(This blog tells my family's story. To see more, click "blog" at the top of this webpage.)
Nothing in Tiffin, Ohio prepared us for the challenges of living in Cambridge, Massachusetts.
On a sunny fall morning, I drove through the main gate of Harvard Yard and joined the line of vehicles waiting to unload in front of the freshman dorms. The one and only time we drove our car on the wide concrete walkways of the picturesque Yard. I parked by Thayer dorm and unearthed a wheelchair from the hatchback.
Beth carried what she could on her lap, holding a pile in place with her chin as she wheeled into the building.
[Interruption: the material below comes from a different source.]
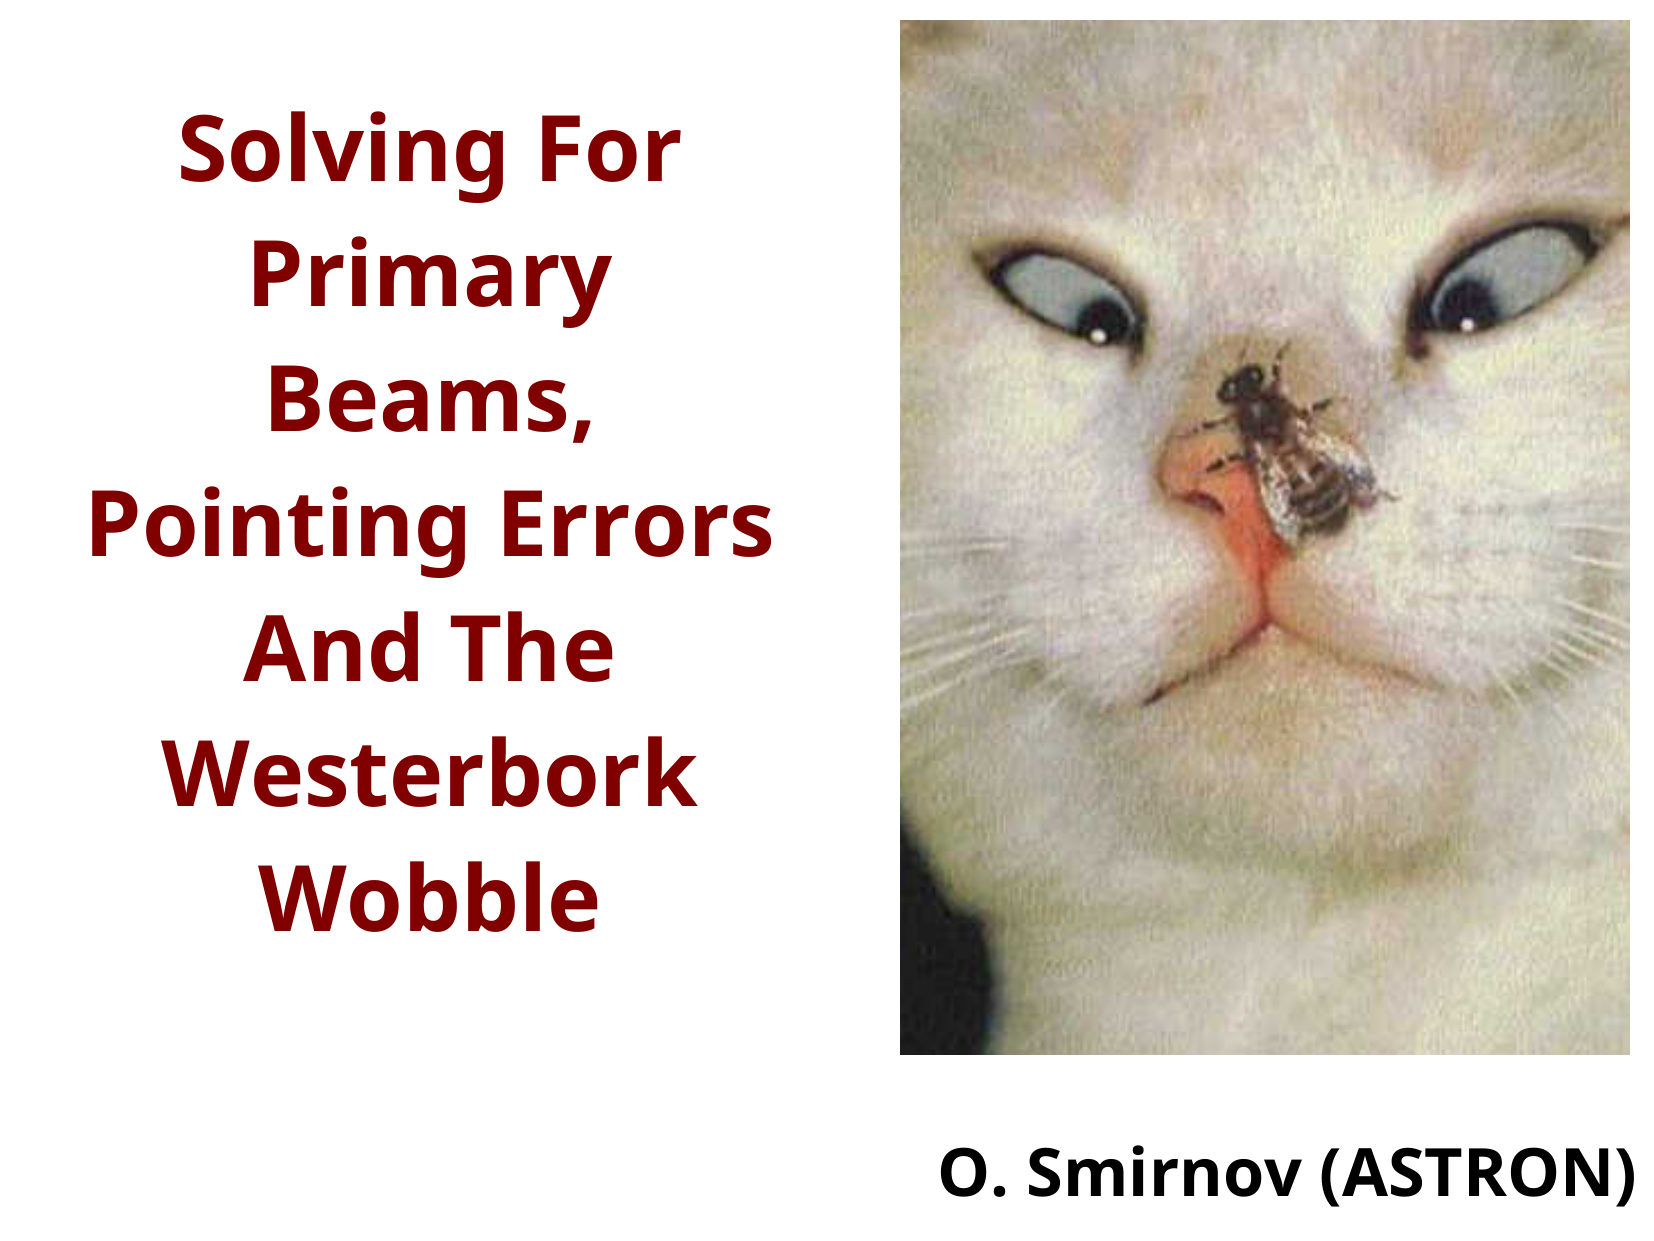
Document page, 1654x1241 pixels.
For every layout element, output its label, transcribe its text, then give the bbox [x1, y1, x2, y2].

list O. Smirnov (ASTRON) [75, 1125, 1639, 1238]
title Solving For Primary Beams, Pointing Errors And The Westerbork Wobble [75, 75, 786, 968]
picture [900, 20, 1630, 1055]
In her second floor suite, a paper on a bookshelf listed previous occupants since 1886, including Brooke Ellison, the young woman pictured on the ‘Quadriplegia at Harvard: A+’ billboards. She graduated from Harvard in 2000, the same year as our car accident. Tall windows overlooked a wide courtyard with lovely old trees.
I left Beth at the dorm while I moved the car. While she picked one of the two bedrooms and started to unpack, I eventually found a parking place several blocks away. Her roommate Rakhi would arrive the next day and they would share a common room and a bathroom. I offered to stay with Beth the first night, even though I knew her answer would be no.
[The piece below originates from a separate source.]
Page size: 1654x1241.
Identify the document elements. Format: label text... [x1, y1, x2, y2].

I supported her independence, but I also struggled with letting go.
I accepted the uncertainty of whatever my new role would be with Beth, but the thought of living in a strange place on my own and finding new jobs overwhelmed me.
That evening, it was time for me to move into my new living situation for the next eight months. My head pounded, beating in unison with my heart. What should I expect with the apartment and the person I’d share it with? I had never been on my own before, except for one year in a dorm at OSU.
Cambridge looked like a foreign city compared to Tiffin. With no GPS, I followed a printed map. The unfamiliar surroundings stoked my anxiety. I missed a turn and circled back on unusually narrow one-way streets, former horse and buggy paths. I focused on avoiding poorly parked cars, heavy traffic, assertive walkers, and too many bikes.
I wished for a fraction of Beth’s courage.